Tuesday, April 30, 2013

clean slate.

well...not really, seeing as though most of this junk will dig up old wounds, but it's a new blog. that counts. i took a break from writing for a while because, in all honesty, i didn't want to relive the scary parts by writing them down and experiencing them all over again. i'm of the stubborn mold and tend to wish things away and pretend they don't exist. the definition of a mature adult, i know. but, i know that writing helps me. i know that it gets things off my chest. i know that, even though i may sob like a baby while typing, at least i'm not a blubbering idiot when talking to another person.

i handle stress extremely well. those that know me can tell you that statement was an absolute lie. i shut down, box it up, pretend i don't have to face it, then lose my shit when it all comes pouring out against my will. again, those closest to me can tell you that last part was an understatement as i turn into a snarky, nasty mega-beast. it's not a quality i admire in myself - one reason for therapy! so, here i go again with ripping the wounds open, letting the poison flow out, and allowing myself to feel the pain and actually attempt to work through it. brutal truth. complete honesty.

how about we start with labels. let's see...last time i went to my shrink, my chart read the following: post-traumatic stress disorder, social anxiety disorder with agoraphobic tendencies, depression, sleep disorder, attention deficit disorder, and total whack-job. i'm on meds and see a counselor. i like the counselor approach more, but do realize that, at this time, i need the meds to help. the anxiety gets me the most. i fidget like no tomorrow without even realizing it. the only time i notice is when my hands start hurting or my mother finally has enough of it and tells me to stop. yup, have meds for that too.

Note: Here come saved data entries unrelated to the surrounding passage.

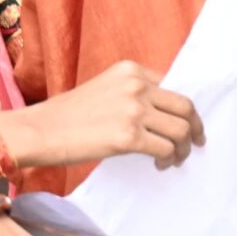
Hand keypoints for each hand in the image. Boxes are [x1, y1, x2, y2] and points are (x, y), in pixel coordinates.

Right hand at [12, 60, 202, 168]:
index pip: (173, 85)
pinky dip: (169, 159)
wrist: (39, 130)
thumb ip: (131, 93)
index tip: (187, 121)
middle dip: (195, 126)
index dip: (183, 107)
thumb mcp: (103, 89)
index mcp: (131, 70)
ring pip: (180, 130)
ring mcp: (134, 110)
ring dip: (183, 147)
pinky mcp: (128, 137)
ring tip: (175, 159)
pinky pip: (165, 149)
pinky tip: (160, 165)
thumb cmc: (66, 115)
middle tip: (196, 142)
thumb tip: (160, 115)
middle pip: (185, 106)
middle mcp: (137, 85)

i suppose i chose today to start writing again because tomorrow is already making me geek out. a meeting with the assistant district attorney and the investigator concerning the upcoming bond appeal hearing. most know the story. some don't. the long and short of it: jaxon's bio dad personifies satan himself and spent years abusing me. no one knew. i didn't tell. i didn't want to tell. i wanted it to work. i tried to make it work. i was spineless and bent to his every command. having jaxon also gave me a backbone. september 2009 was when that backbone helped me see the truth and vow to never let jaxon experience what i did or witness it. that was when phil kicked in doors, ripped jaxon from my arms, pushed me down the stairs, and did his thing to put me back in my place. i was able to get jaxon back, barricaded ourselves in the nursery, and hide in the closet. the yelling continued, guns were cocked, threats were made. a text to my dad had the cops there not a moment too soon. that was the end of whatever "us" i had been pretending to have for years.

there is so much more that happened along the way, but i have to write this in short parts because even typing this, my hands are shaking. today, jamie is all jaxon knows as daddy. i never asked jamie to be jaxon's father nor expect him to be...he just stepped in and did it. no question, he is an amazing father. someone who literally gave up all of his material possessions to gain primary custody of his daughter is a father who truly has his priorities in check. he didn't have to be jaxon's dad. he could have simply been "jamie" and nothing more. that's not him. i am thankful for the relationship he and jaxon have everyday. we were planning to move forward with step-parent adoption until "it" happened.

"it" is what brings me to my current state of freaking out. phil is currently in jail. he has been indicted on kidnapping and two felony aggravated assault charges. the meeting tomorrow is to go over the case and, most likely, have to talk about my history with phil. i think what is upsetting me the most is that my parents, while i am so glad they will be with me, have to hear things. things they never knew happened. things i hid, lied about, and covered up. i pray that the judge denies bond. with every fiber in my body i believe that if phil is released, i am dead. not figuratively. not being dramatic. dead. he has never had to face punishment or jail time for the crimes and pain he has inflicted on others. and i'm not the only one who was pummeled by the evil that lives in him. he's always been so smooth and perhaps one of the world's best liars. he always walked away. i can't imagine his anger towards me at this point. he has been in jail since the end of january. it took the fugitive task force and u.s. marshals over a month to find him. "it" happened on december 11. phil says he's never done anything to me. my word against his. god help me.